### [TASK ITEM]
Your answer should be the lines below from the one holding "X128359020Y-138140000D03*" through the one holding "X122360000Y-142140000D03*", copied exactly and with nothing else.

Items listed in a dataset
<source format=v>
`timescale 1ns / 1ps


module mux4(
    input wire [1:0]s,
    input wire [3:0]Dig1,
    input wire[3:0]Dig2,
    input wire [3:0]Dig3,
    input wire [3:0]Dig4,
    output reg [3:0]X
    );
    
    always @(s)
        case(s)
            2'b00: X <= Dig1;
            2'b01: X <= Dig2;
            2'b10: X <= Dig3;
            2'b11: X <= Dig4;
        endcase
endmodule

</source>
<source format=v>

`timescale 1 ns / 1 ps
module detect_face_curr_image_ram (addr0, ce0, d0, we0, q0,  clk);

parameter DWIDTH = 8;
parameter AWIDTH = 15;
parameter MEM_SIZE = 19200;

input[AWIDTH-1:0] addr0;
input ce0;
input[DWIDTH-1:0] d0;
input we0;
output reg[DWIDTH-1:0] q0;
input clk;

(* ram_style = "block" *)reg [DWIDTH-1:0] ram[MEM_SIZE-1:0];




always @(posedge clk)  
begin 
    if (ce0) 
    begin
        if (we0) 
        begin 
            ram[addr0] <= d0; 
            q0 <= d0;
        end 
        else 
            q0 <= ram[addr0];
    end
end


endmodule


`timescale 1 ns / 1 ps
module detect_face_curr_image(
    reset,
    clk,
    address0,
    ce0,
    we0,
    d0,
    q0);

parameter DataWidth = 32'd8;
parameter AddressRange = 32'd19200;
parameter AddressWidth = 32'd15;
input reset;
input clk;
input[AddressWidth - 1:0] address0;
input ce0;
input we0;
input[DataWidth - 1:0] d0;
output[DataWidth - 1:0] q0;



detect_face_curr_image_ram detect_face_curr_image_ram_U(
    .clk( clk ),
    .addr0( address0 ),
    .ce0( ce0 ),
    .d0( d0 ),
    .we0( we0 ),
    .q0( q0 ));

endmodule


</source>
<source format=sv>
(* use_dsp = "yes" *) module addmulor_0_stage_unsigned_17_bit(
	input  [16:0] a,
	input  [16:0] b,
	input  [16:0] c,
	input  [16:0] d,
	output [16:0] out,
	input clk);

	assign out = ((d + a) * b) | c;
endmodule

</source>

--

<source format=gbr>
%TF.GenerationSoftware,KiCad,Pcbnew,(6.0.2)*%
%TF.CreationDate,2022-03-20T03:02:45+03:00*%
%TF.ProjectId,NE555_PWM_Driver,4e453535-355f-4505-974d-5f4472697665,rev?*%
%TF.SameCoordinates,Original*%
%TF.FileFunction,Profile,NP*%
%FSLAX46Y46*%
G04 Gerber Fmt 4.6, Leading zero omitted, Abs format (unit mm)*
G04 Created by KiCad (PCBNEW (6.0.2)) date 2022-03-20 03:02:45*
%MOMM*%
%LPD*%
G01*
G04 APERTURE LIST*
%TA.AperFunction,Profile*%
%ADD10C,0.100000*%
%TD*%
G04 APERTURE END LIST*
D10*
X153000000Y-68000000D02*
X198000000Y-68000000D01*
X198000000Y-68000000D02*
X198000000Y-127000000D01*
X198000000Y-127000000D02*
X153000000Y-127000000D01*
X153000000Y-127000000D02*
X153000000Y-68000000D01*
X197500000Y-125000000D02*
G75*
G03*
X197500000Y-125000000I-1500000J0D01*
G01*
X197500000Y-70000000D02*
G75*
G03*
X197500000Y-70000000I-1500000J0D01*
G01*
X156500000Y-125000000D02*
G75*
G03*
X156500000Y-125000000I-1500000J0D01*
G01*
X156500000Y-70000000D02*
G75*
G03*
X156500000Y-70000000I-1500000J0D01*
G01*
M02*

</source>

...

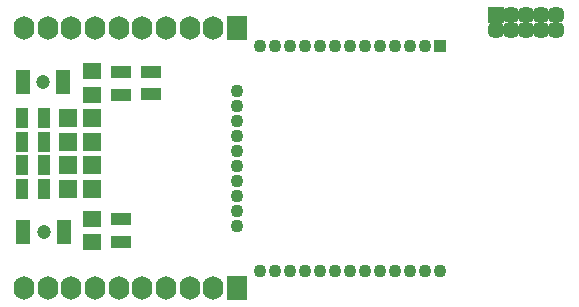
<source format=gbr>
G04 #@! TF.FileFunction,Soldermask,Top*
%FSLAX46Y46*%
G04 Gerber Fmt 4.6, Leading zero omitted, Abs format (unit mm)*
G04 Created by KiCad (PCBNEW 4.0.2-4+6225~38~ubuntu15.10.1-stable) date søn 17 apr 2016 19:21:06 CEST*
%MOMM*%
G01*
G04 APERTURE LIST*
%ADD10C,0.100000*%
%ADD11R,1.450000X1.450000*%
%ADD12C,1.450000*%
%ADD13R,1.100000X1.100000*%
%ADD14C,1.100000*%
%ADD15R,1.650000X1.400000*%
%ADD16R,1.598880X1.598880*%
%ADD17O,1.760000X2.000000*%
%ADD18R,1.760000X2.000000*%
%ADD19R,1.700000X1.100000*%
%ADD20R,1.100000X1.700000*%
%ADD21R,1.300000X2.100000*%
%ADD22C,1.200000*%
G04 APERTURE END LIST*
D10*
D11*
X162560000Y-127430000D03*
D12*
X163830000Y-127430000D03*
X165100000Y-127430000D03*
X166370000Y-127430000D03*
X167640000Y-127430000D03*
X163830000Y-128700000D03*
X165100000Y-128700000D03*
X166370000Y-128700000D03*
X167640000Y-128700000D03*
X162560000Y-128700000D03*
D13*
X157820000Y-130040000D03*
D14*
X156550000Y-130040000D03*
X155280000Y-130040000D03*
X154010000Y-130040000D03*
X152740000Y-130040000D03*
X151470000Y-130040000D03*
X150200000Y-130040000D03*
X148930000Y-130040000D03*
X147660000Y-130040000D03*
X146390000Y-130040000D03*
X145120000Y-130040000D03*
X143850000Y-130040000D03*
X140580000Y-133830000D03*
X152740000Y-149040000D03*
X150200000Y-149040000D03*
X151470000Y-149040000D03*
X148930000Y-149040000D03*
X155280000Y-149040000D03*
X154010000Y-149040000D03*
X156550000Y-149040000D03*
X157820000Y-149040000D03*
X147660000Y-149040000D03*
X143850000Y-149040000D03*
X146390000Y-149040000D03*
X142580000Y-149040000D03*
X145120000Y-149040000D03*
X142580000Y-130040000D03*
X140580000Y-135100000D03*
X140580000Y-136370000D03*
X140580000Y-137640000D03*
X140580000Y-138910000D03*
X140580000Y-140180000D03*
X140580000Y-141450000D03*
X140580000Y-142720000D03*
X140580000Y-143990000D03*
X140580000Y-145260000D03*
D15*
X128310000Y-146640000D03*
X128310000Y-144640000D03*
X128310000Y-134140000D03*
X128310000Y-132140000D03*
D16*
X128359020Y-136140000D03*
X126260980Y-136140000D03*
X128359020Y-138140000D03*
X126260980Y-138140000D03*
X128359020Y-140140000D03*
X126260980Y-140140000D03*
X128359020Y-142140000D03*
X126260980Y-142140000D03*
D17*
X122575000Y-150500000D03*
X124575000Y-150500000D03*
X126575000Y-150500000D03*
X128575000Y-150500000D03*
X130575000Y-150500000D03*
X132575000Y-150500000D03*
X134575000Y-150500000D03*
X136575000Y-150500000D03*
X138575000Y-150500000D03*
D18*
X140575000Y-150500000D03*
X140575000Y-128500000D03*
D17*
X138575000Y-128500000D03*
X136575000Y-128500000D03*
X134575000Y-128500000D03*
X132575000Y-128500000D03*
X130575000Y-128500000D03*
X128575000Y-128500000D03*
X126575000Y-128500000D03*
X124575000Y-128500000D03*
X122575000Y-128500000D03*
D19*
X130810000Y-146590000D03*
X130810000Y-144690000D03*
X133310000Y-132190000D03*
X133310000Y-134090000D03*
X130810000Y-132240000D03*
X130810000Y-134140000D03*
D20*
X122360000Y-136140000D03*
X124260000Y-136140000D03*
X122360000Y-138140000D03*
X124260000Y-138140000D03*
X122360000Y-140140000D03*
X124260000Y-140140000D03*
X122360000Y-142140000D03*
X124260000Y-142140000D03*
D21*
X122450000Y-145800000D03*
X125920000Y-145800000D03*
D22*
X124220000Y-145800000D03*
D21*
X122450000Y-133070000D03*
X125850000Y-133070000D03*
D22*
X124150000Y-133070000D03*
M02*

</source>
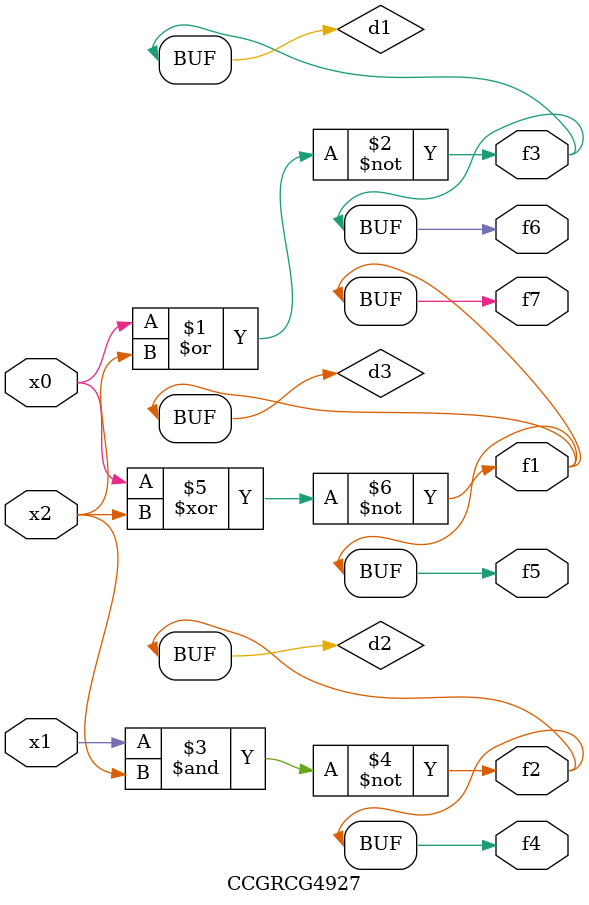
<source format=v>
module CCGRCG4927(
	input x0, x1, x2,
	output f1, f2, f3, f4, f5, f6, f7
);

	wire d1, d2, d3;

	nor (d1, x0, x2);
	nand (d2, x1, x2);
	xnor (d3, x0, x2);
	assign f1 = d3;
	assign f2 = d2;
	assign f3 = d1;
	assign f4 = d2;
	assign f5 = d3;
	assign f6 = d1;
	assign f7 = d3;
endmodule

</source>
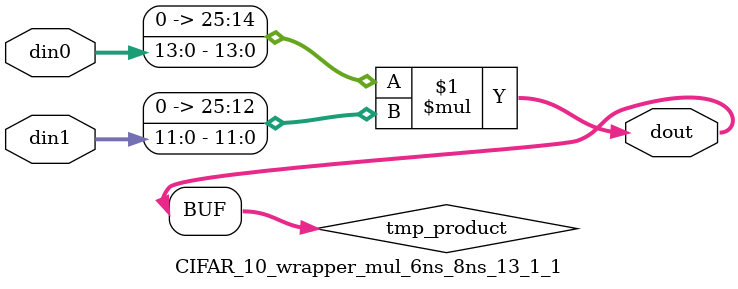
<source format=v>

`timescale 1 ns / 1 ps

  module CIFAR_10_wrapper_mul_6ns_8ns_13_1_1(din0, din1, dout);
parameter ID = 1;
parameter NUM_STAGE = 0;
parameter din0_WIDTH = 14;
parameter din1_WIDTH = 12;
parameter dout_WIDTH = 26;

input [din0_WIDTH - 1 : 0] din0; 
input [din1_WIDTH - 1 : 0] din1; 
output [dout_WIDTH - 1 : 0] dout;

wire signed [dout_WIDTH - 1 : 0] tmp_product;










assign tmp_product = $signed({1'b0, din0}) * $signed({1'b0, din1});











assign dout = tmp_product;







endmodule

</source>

### [FINISHED EXERCISE]
X128359020Y-138140000D03*
X126260980Y-138140000D03*
X128359020Y-140140000D03*
X126260980Y-140140000D03*
X128359020Y-142140000D03*
X126260980Y-142140000D03*
D17*
X122575000Y-150500000D03*
X124575000Y-150500000D03*
X126575000Y-150500000D03*
X128575000Y-150500000D03*
X130575000Y-150500000D03*
X132575000Y-150500000D03*
X134575000Y-150500000D03*
X136575000Y-150500000D03*
X138575000Y-150500000D03*
D18*
X140575000Y-150500000D03*
X140575000Y-128500000D03*
D17*
X138575000Y-128500000D03*
X136575000Y-128500000D03*
X134575000Y-128500000D03*
X132575000Y-128500000D03*
X130575000Y-128500000D03*
X128575000Y-128500000D03*
X126575000Y-128500000D03*
X124575000Y-128500000D03*
X122575000Y-128500000D03*
D19*
X130810000Y-146590000D03*
X130810000Y-144690000D03*
X133310000Y-132190000D03*
X133310000Y-134090000D03*
X130810000Y-132240000D03*
X130810000Y-134140000D03*
D20*
X122360000Y-136140000D03*
X124260000Y-136140000D03*
X122360000Y-138140000D03*
X124260000Y-138140000D03*
X122360000Y-140140000D03*
X124260000Y-140140000D03*
X122360000Y-142140000D03*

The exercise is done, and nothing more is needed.